Excerto a ler:
Não há reversão da privatização
António Costa tinha-se comprometido a reverter a privatização da TAP, garantindo 51% da presença do Estado na companhia aérea. O PCP e o BE, que apoiam o seu governo, sempre foram contra a privatização da TAP. No entanto, não há qualquer reversão da privatização, mas apenas um reforço accionista do Estado na mesma.
Mas é apenas a diferença de ser 51% ou 50%? Não. A questão é que a TAP mantém o estatuto de empresa privada que ganhou após a privatização de Passos Coelho. É o facto de estar prevista a dispersão em bolsa, onde a tendência será a longo prazo acontecer como tantas outras antigas empresas públicas, como a PT, EDP, etc. Mas é o próprio conteúdo da privatização seja nos direitos políticos, seja económicos do Estado na TAP.
Um acordo que não garante o controlo público da TAP
Podia-se dizer que mesmo sem ter conseguido a maioria do capital, o Estado tinha recuperado o controlo público da TAP e portanto o comando dos seus destinos. Infelizmente não é assim.
O Conselho de Administração será composto por 12 membros: 6 indicados pelo Estado e 6 pelo Consórcio privado. O presidente do CA será nomeado pelo Estado e terá voto de qualidade. No entanto, o Conselho Executivo, composto por 3 membros, será nomeado pelo consórcio privado. Assim, o Estado fica fora da gestão quotidiana da TAP e, de facto, quem continua a mandar é a Atlantic Gateway.
O peso do Estado serviria, portanto, apenas no que toca ao voto de qualidade na gestão estratégica. Nesse sentido, o plano estratégico contempla a manutenção da sede da TAP em Lisboa, a manutenção da designação da empresa, a existência de um hub no Aeroporto de Lisboa e a manutenção das ligações para a diáspora, África lusófona e Brasil. Os principais aspectos dessa visão estratégica já estavam enunciadas no acordo feito pelo Governo de Passos Coelhos, embora de forma provisória. No entanto, como dissemos na altura, não há maneira de garantir que se cumpram, mesmo com um reforço do Estado no capital accionista, porque a TAP já é uma empresa privada e a partir daqui os seus destinos serão sempre de certa maneira incontroláveis.

Linhas desta tarefa:
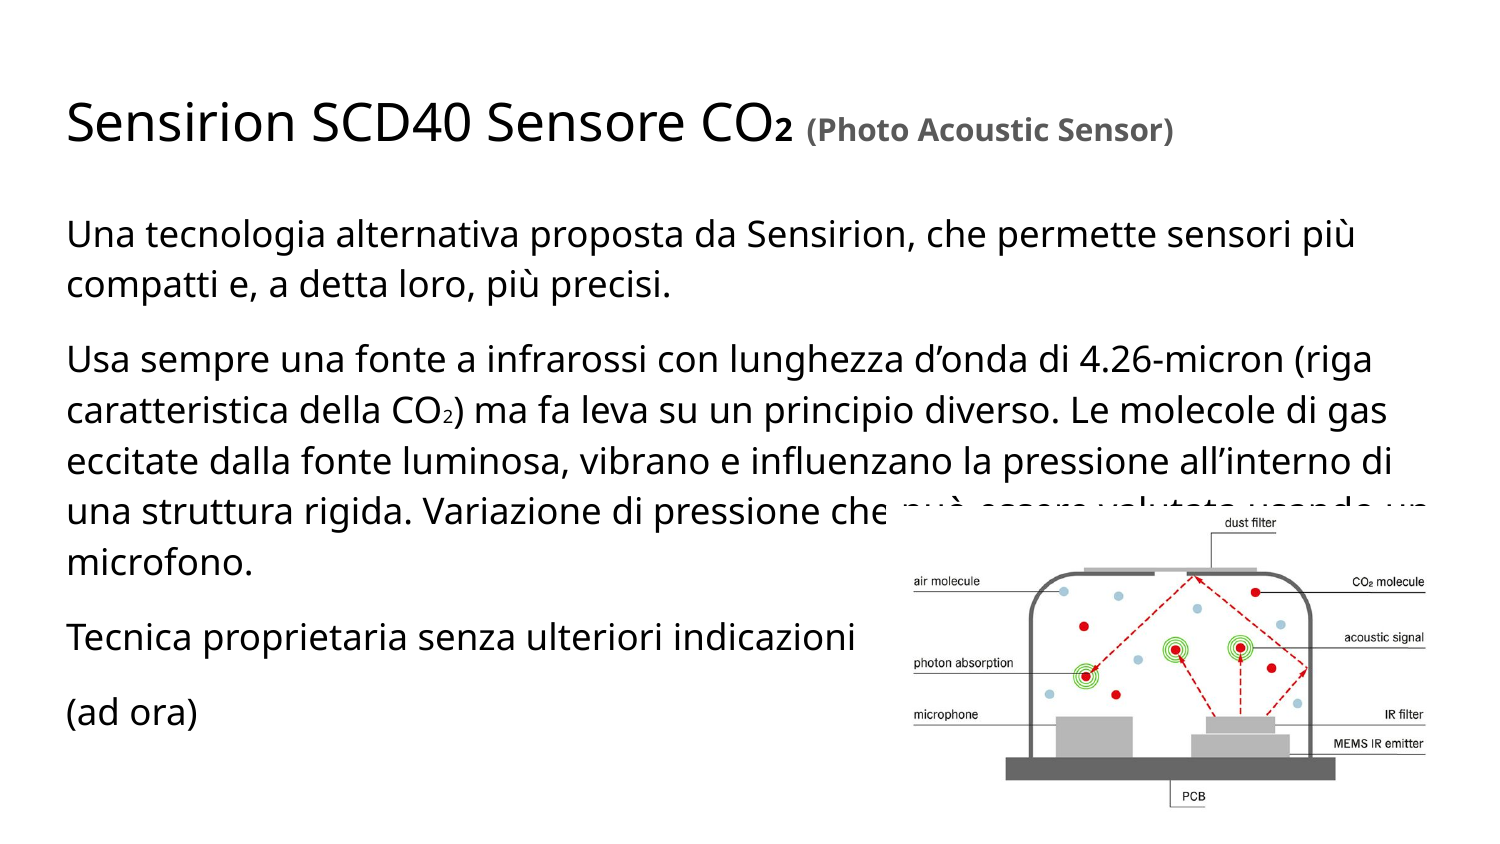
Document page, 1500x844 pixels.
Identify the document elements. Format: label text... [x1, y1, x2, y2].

list Una tecnologia alternativa proposta da Sensirion, che permette sensori più compatti e, a detta loro, più precisi. Usa sempre una fonte a infrarossi con lunghezza d’onda di 4.26-micron (riga caratteristica della CO2) ma fa leva su un principio diverso. Le molecole di gas eccitate dalla fonte luminosa, vibrano e influenzano la pressione all’interno di una struttura rigida. Variazione di pressione che può essere valutata usando un microfono. Tecnica proprietaria senza ulteriori indicazioni (ad ora) [51, 189, 1449, 750]
title Sensirion SCD40 Sensore CO2 (Photo Acoustic Sensor) [51, 72, 1449, 167]
picture [886, 506, 1449, 823]
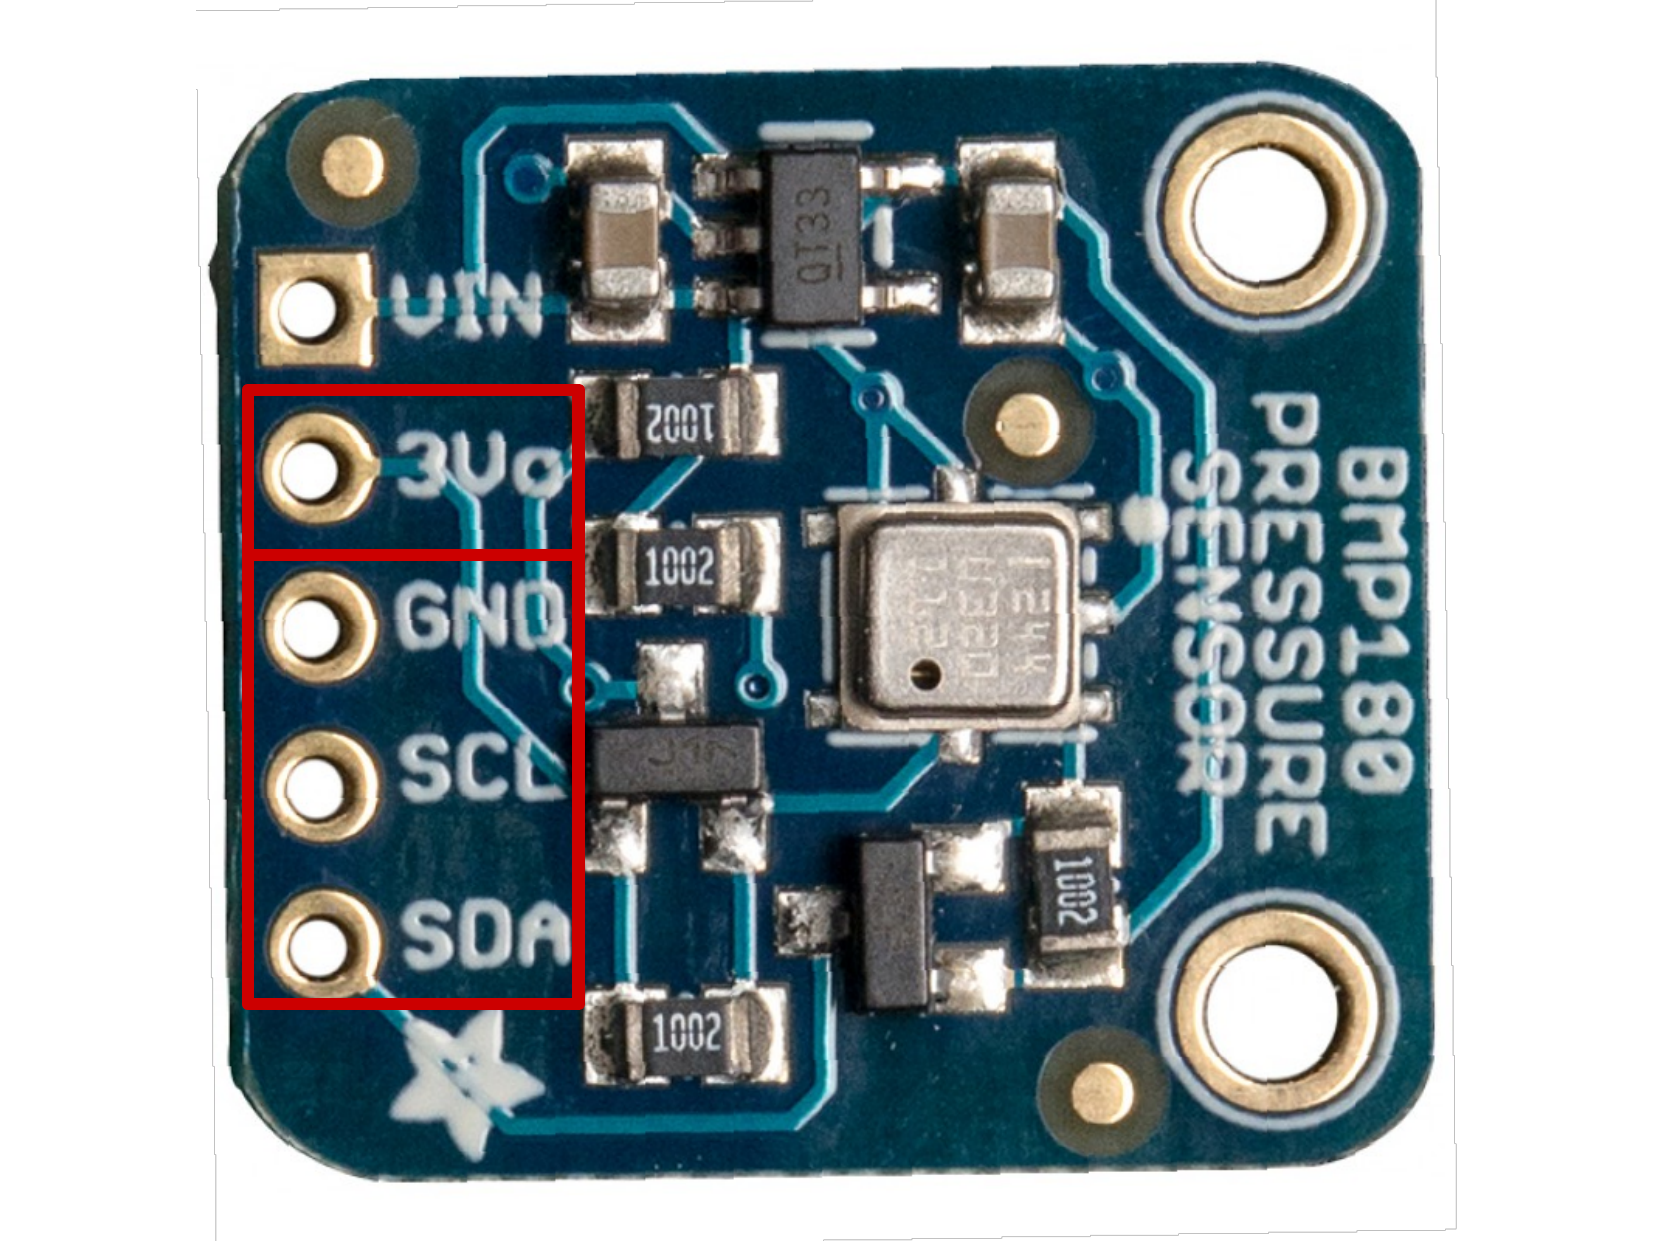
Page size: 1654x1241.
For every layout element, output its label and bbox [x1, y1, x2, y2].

Tarefas:
1. Segundo o excerto sobre a TAP, quantos membros terá o Conselho de Administração e quem os indica?
2. Copie sem alterações o final das linhas, da que contém "Page size: 1654x1241." até à última, ambas incluídas.

Resultados por tarefa:
1. Doze membros: seis indicados pelo Estado e seis pelo consórcio privado.

2.
Page size: 1654x1241.
For every layout element, output its label and bbox [x1, y1, x2, y2].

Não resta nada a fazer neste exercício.